┌────────

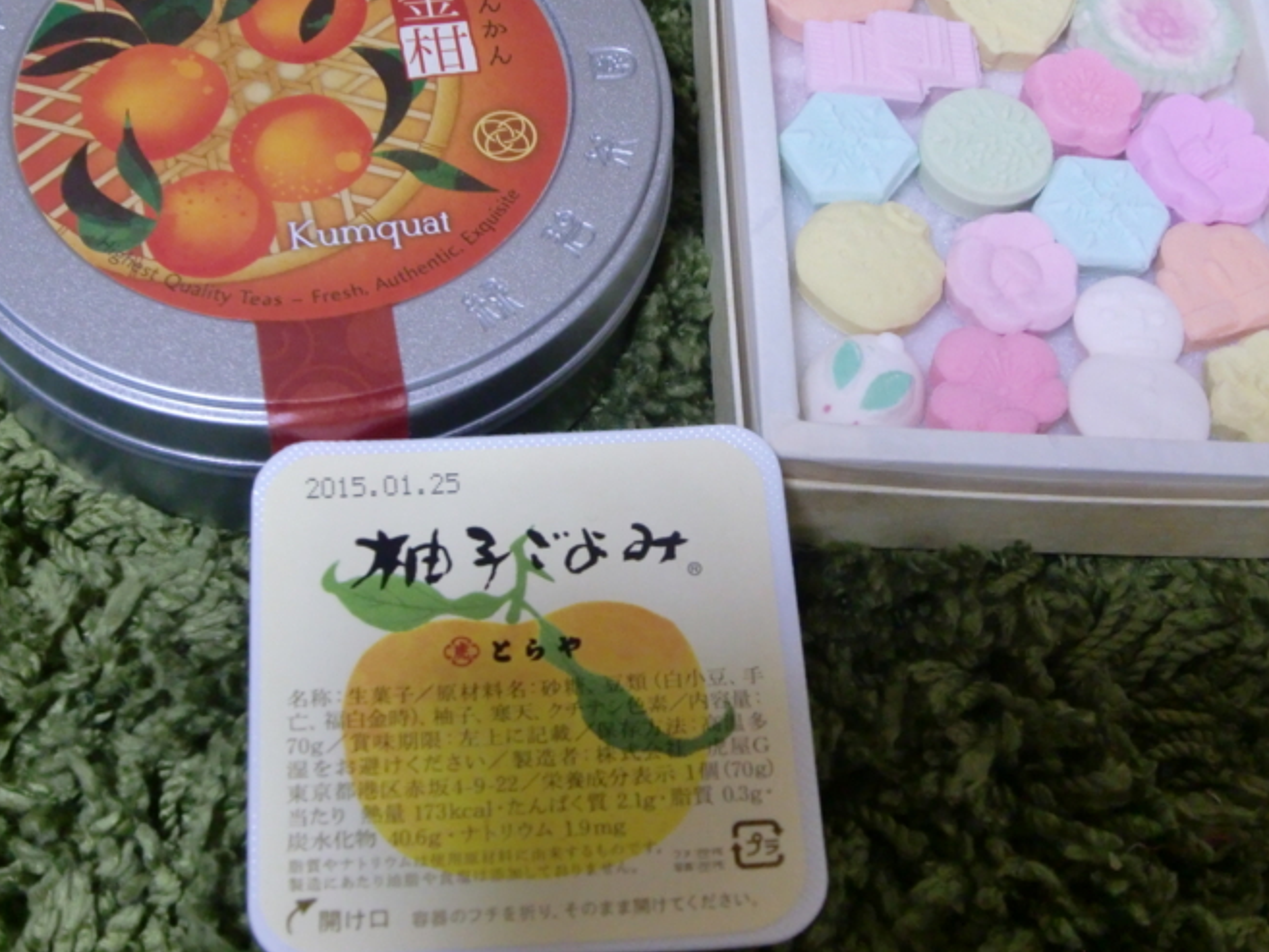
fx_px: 2053
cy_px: 398
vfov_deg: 26.1
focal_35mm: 56
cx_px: 659
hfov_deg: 34.3
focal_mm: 8.2
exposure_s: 1/13
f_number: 3.3
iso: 400
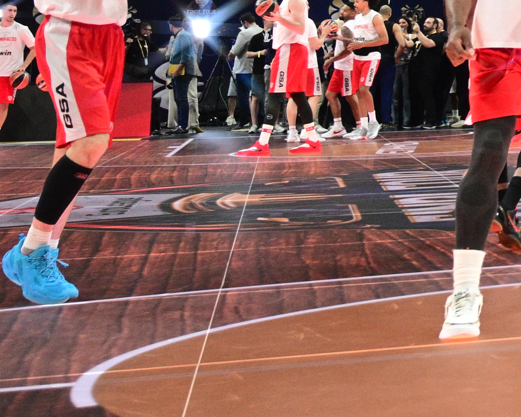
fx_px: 1758
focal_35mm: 114
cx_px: 1088
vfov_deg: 12.6
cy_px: -263
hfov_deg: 13.9
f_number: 4
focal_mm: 24
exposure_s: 1/250
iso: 1250
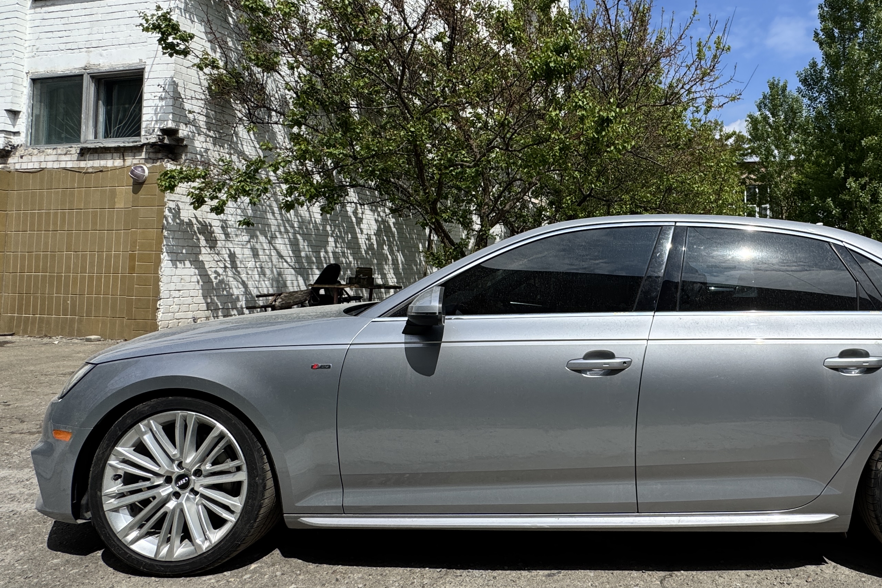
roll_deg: -1.7
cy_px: 243
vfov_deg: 54.8
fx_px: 563
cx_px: 629
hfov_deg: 72.3
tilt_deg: +2.7
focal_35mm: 23
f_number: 2.2
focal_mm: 2.22
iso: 50
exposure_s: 1/2342
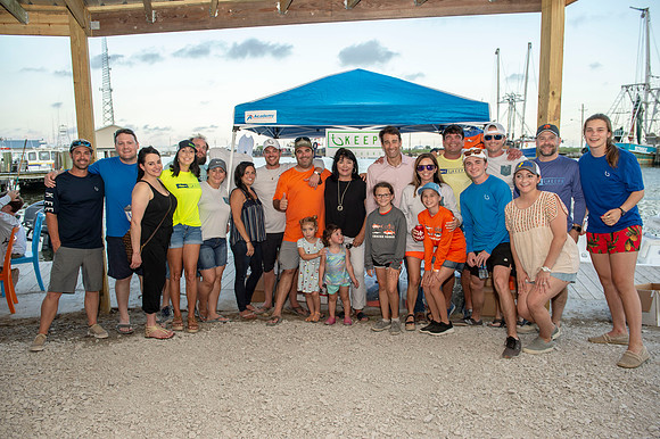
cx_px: 330
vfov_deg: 47.9
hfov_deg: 67.4
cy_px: 220
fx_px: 495
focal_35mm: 27
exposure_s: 1/160
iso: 200
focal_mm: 27
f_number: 5
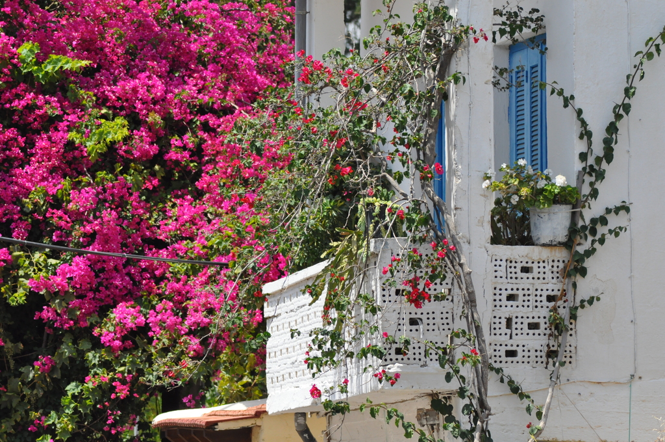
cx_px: 332
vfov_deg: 5.9
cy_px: 221
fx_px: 4289
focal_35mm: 232
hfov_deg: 8.9
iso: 800
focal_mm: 155
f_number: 7.1
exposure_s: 1/3200
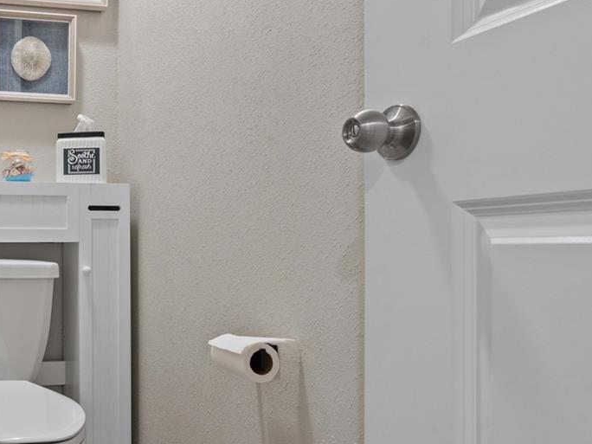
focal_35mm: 36
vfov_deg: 39.6
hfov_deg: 43.7
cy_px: 234
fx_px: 616
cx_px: -4
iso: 400
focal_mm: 16
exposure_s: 1.6
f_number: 9
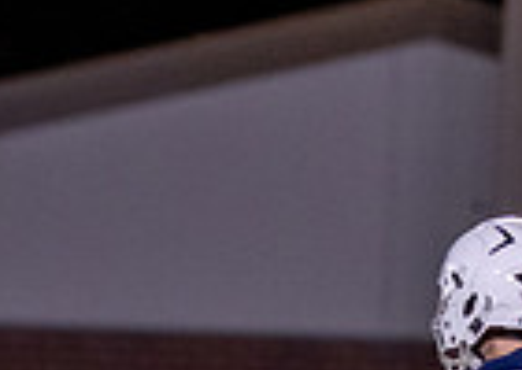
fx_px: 16387
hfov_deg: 1.8
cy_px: 719
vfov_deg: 1.3
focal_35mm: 1108
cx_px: -372
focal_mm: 135
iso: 1250
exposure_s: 1/1000
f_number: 1.8
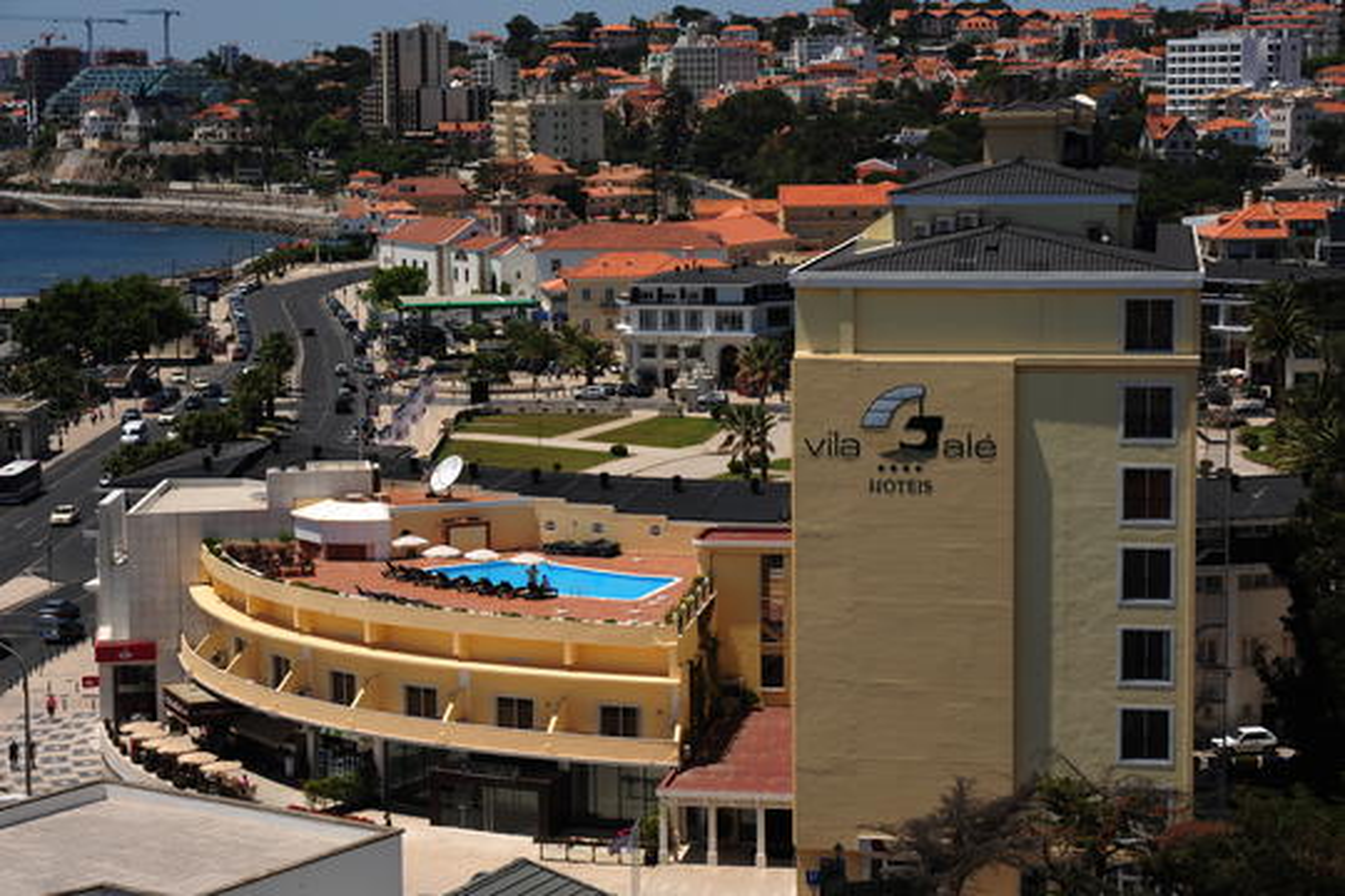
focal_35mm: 80
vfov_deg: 17.1
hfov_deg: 25.4
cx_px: 672
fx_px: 2989
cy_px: 448
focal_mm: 80
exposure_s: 1/250
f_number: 11
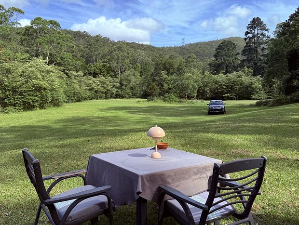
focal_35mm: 24
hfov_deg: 71.5
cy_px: 112
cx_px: 150
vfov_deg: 56.9
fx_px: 208
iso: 80
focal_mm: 6.76
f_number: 1.78
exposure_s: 1/3279
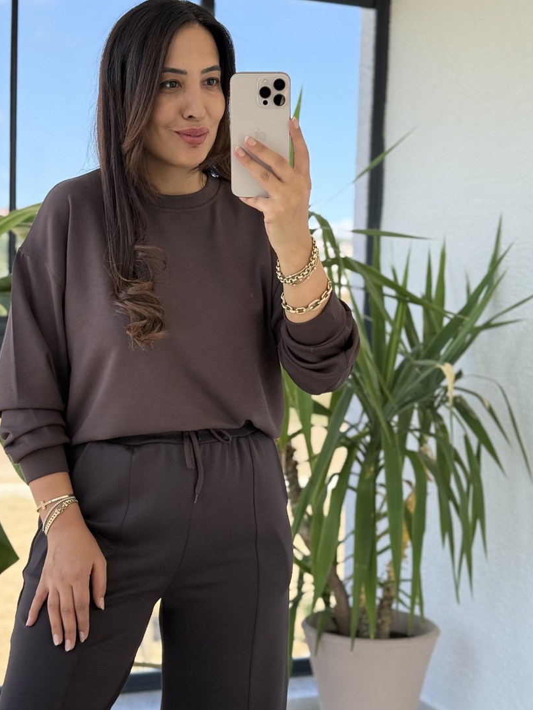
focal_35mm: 59
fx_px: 1210
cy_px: 358
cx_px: 215
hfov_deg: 24.8
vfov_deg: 32.7
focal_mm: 6.76
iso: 100
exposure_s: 1/509
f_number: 1.78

└────────

What you are asked to do: Without the pictures, give the entries above back exactly.

Output below:
fx_px: 2053
cy_px: 398
vfov_deg: 26.1
focal_35mm: 56
cx_px: 659
hfov_deg: 34.3
focal_mm: 8.2
exposure_s: 1/13
f_number: 3.3
iso: 400
fx_px: 1758
focal_35mm: 114
cx_px: 1088
vfov_deg: 12.6
cy_px: -263
hfov_deg: 13.9
f_number: 4
focal_mm: 24
exposure_s: 1/250
iso: 1250
roll_deg: -1.7
cy_px: 243
vfov_deg: 54.8
fx_px: 563
cx_px: 629
hfov_deg: 72.3
tilt_deg: +2.7
focal_35mm: 23
f_number: 2.2
focal_mm: 2.22
iso: 50
exposure_s: 1/2342
cx_px: 330
vfov_deg: 47.9
hfov_deg: 67.4
cy_px: 220
fx_px: 495
focal_35mm: 27
exposure_s: 1/160
iso: 200
focal_mm: 27
f_number: 5
cx_px: 332
vfov_deg: 5.9
cy_px: 221
fx_px: 4289
focal_35mm: 232
hfov_deg: 8.9
iso: 800
focal_mm: 155
f_number: 7.1
exposure_s: 1/3200
focal_35mm: 36
vfov_deg: 39.6
hfov_deg: 43.7
cy_px: 234
fx_px: 616
cx_px: -4
iso: 400
focal_mm: 16
exposure_s: 1.6
f_number: 9
fx_px: 16387
hfov_deg: 1.8
cy_px: 719
vfov_deg: 1.3
focal_35mm: 1108
cx_px: -372
focal_mm: 135
iso: 1250
exposure_s: 1/1000
f_number: 1.8
focal_35mm: 80
vfov_deg: 17.1
hfov_deg: 25.4
cx_px: 672
fx_px: 2989
cy_px: 448
focal_mm: 80
exposure_s: 1/250
f_number: 11
focal_35mm: 24
hfov_deg: 71.5
cy_px: 112
cx_px: 150
vfov_deg: 56.9
fx_px: 208
iso: 80
focal_mm: 6.76
f_number: 1.78
exposure_s: 1/3279
focal_35mm: 59
fx_px: 1210
cy_px: 358
cx_px: 215
hfov_deg: 24.8
vfov_deg: 32.7
focal_mm: 6.76
iso: 100
exposure_s: 1/509
f_number: 1.78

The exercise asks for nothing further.